Our captain Phil Roberts used to take time off work to work on things towards the back end of the week. Sure enough he put the hose on the Moss Bank Way end of the track and adjourned to take sustenance in the Finishers Arms opposite the club. The landlord’s hospitality overwhelmed him and when he returned to the ground, heavily refreshed, one end of the pitch was underwater and the other untouched. Things were duly put away and left to Mother Nature.

Saturday arrived as did the Kearsley team. Amid looks of disbelief and voices of consternation the game started on time.

The track was emerald green at one end and biscuit brown at the other.

Heaton won the toss and invited Kearsley to bat. They scratched their way to 72 all out as Sonny Ramadhin worked his magic with the ball.

Roy top scored with a knock in the mid twenties.

In anybody’s book it was an ugly innings, full of sweeps, thrusting pads, bottom edges and any amount of unrepeatable mutterings.

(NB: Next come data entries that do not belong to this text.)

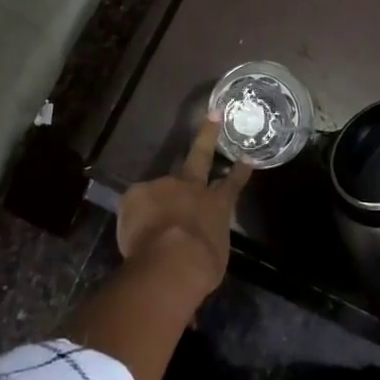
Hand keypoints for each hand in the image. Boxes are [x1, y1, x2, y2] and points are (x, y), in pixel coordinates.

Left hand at [116, 116, 249, 299]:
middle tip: (213, 114)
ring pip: (160, 190)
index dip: (239, 171)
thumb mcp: (213, 256)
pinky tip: (133, 233)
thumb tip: (200, 244)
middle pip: (200, 156)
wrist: (170, 262)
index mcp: (217, 205)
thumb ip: (207, 242)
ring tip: (150, 228)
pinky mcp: (137, 193)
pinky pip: (135, 204)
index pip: (231, 184)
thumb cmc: (201, 264)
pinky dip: (135, 216)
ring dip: (158, 202)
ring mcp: (164, 186)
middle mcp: (193, 188)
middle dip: (208, 135)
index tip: (246, 157)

It was an innings not of how, but of how many – and worth three times its apparent numerical value.

Half time opinion as to the expected result depended on which dressing room you were in. "Enough" thought Kearsley. "We’ll get these" thought Heaton.

After tea Kearsley’s captain Brian Smithies realised this was not a day to hold back Roy and gave him the new cherry.

Roy’s run up contained none of the grace of a Holding, Hall or Lillee. He charged in from the clubhouse end like a runaway sideboard and demolished the top of the order.

With the damage done captain Smithies and professional Marner removed the rest of the batsmen. Game over – the writer left high and dry with 19 not out and Heaton on 39.

The 13 of us walked off sharing congratulations and commiserations in equal measure.

Suddenly I felt my hand in an ursine grip, followed by a slap on the back akin to a Joe Frazier punch.

Then a broad Lancashire voice from the darkest of satanic mills and the wettest of cobbled back streets boomed out: "Well played cock".

It was commendation from a man who neither wanted nor expected any quarter.

Roy never gave his respect easily, you earned it and it was hard earned, but a sincere and long-standing commodity.

It was worth having. This was a man who never let himself or his colleagues down. It would have gone against his very heartbeat.

His performance that day epitomised him. When things were tough RM was there. Steadfast, unyielding and loyal. A ‘good ‘un’ top to bottom.